# DOCUMENT
7. Transfer Taxes. The issuance of any shares or other securities upon the exercise of this Warrant, and the delivery of certificates or other instruments representing such shares or other securities, shall be made without charge to the Holder for any tax or other charge in respect of such issuance. The Company shall not, however, be required to pay any tax which may be payable in respect of any transfer involved in the issue and delivery of any certificate in a name other than that of the Holder and the Company shall not be required to issue or deliver any such certificate unless and until the person or persons requesting the issue thereof shall have paid to the Company the amount of such tax or shall have established to the satisfaction of the Company that such tax has been paid.

 

8. Loss or Mutilation of Warrant. Upon receipt of evidence reasonably satisfactory to the Company of the loss, theft, destruction, or mutilation of any Warrant (and upon surrender of any Warrant if mutilated), and upon reimbursement of the Company’s reasonable incidental expenses, the Company shall execute and deliver to the Holder thereof a new Warrant of like date, tenor, and denomination.

 

9. No Rights as a Stockholder. The Holder of any Warrant shall not have, solely on account of such status, any rights of a stockholder of the Company, either at law or in equity, or to any notice of meetings of stockholders or of any other proceedings of the Company, except as provided in this Warrant.

 

10. Governing Law. All questions concerning the construction, validity, enforcement and interpretation of this Warrant shall be governed by and construed and enforced in accordance with the internal laws of the State of Nevada, without regard to the principles of conflicts of law thereof.

 

* * *

 

  8  
 

 

Issuance date: November __, 2019

 

  H-CYTE, INC.
     
  By:  
  Name: William E. Horne
  Title: Chief Executive Officer

 

  9  
 

 

FORM OF ASSIGNMENT

 

(To be executed by the registered holder if such holder desires to transfer the attached Warrant.)

 

FOR VALUE RECEIVED,_________________________ hereby sells, assigns, and transfers unto __________________ a Warrant to purchase __________ shares of Common Stock, par value $0.001 per share, of H-Cyte, Inc., a Nevada corporation (the “Company”), together with all right, title, and interest therein, and does hereby irrevocably constitute and appoint ________________________ attorney to transfer such Warrant on the books of the Company, with full power of substitution.

 

  Dated:  

 

  By:  
  Print Name
     
     
  Signature

 

The signature on the foregoing Assignment must correspond to the name as written upon the face of this Warrant in every particular, without alteration or enlargement or any change whatsoever.

 

     
 

 

To: H-Cyte, Inc.
  201 E. Kennedy Blvd, Suite 700
  Tampa, FL 33602
  Attention: Chief Executive Officer

 

NOTICE OF EXERCISE

 

The undersigned hereby exercises his or its rights to purchase _______ Warrant Shares covered by the within Warrant and tenders payment herewith in the amount of $_________ by [tendering cash or delivering a certified check or bank cashier’s check, payable to the order of the Company] [surrendering ______ shares of Common Stock received upon exercise of the attached Warrant, which shares have a Current Market Price equal to such payment] in accordance with the terms thereof, and requests that certificates for such securities be issued in the name of, and delivered to:

 

_______________________________________

 

_______________________________________

 

_______________________________________

 

(Print Name, Address and Social Security

or Tax Identification Number)

# SUPPLIED DATA

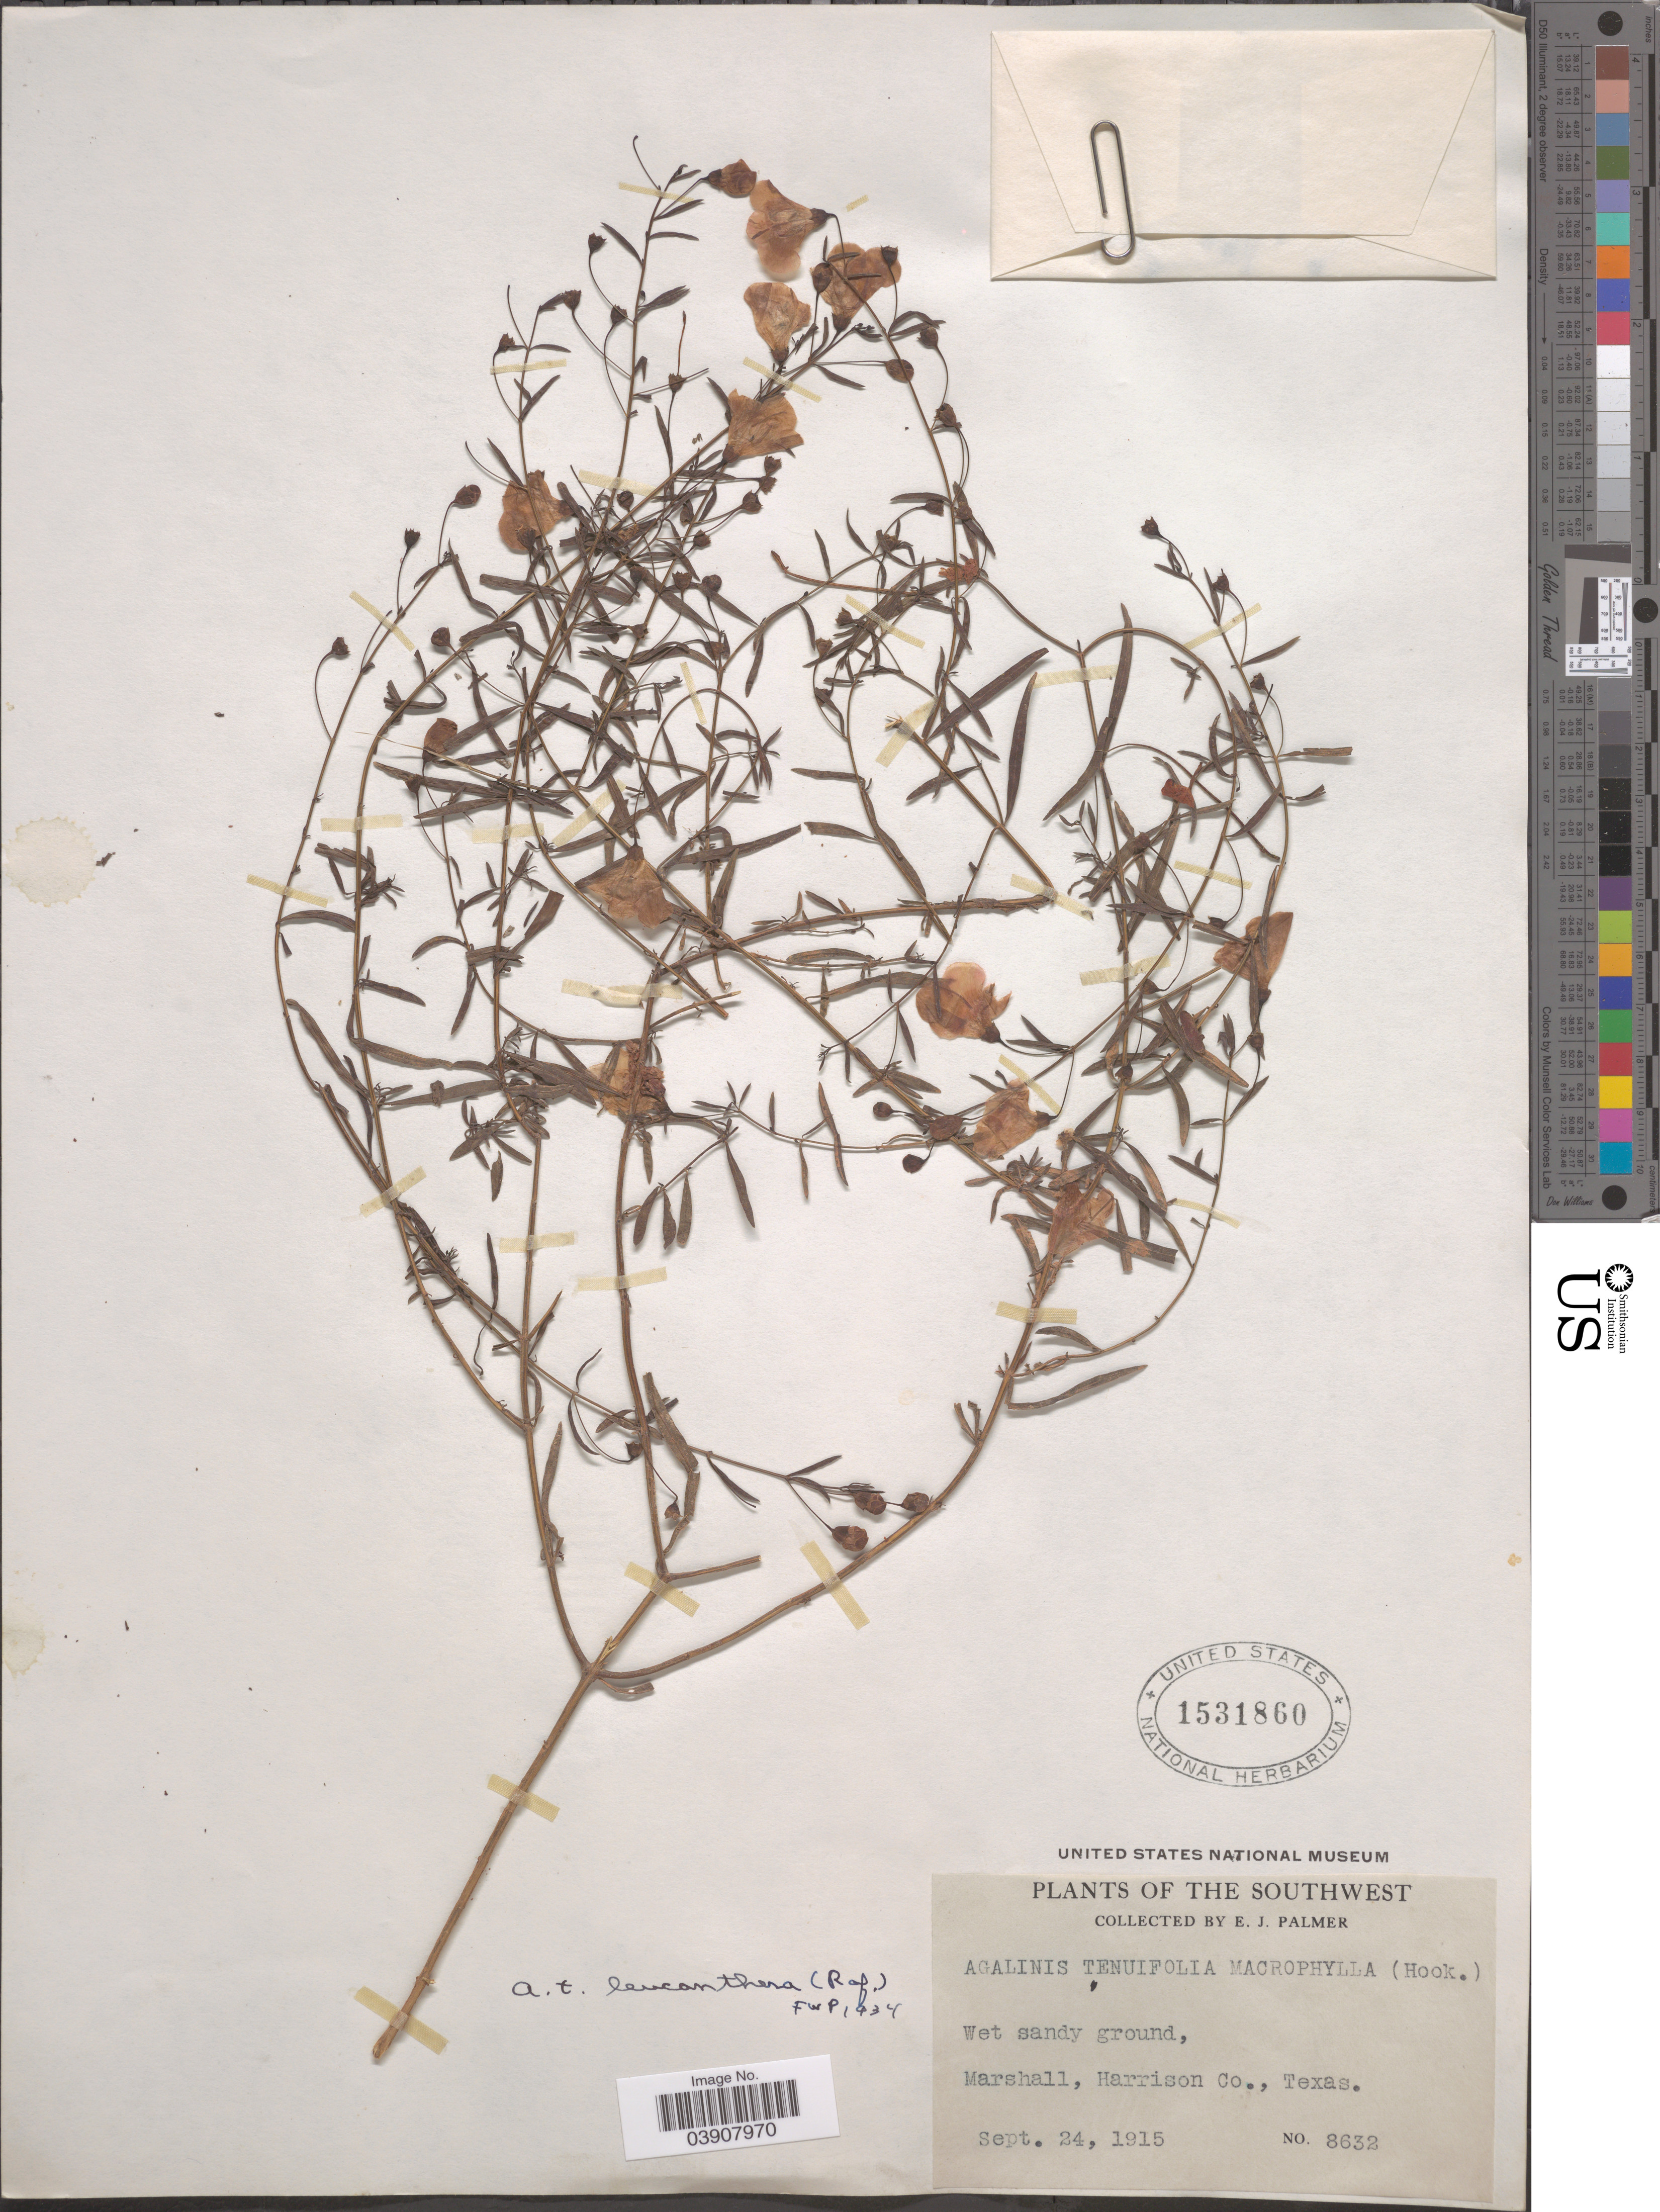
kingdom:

# JOB
Can you reproduce everything in the warrant from "8. Loss or Mutilation" down to "in this Warrant.", word for word?

# SOLVED EXERCISE
8. Loss or Mutilation of Warrant. Upon receipt of evidence reasonably satisfactory to the Company of the loss, theft, destruction, or mutilation of any Warrant (and upon surrender of any Warrant if mutilated), and upon reimbursement of the Company’s reasonable incidental expenses, the Company shall execute and deliver to the Holder thereof a new Warrant of like date, tenor, and denomination.

 

9. No Rights as a Stockholder. The Holder of any Warrant shall not have, solely on account of such status, any rights of a stockholder of the Company, either at law or in equity, or to any notice of meetings of stockholders or of any other proceedings of the Company, except as provided in this Warrant.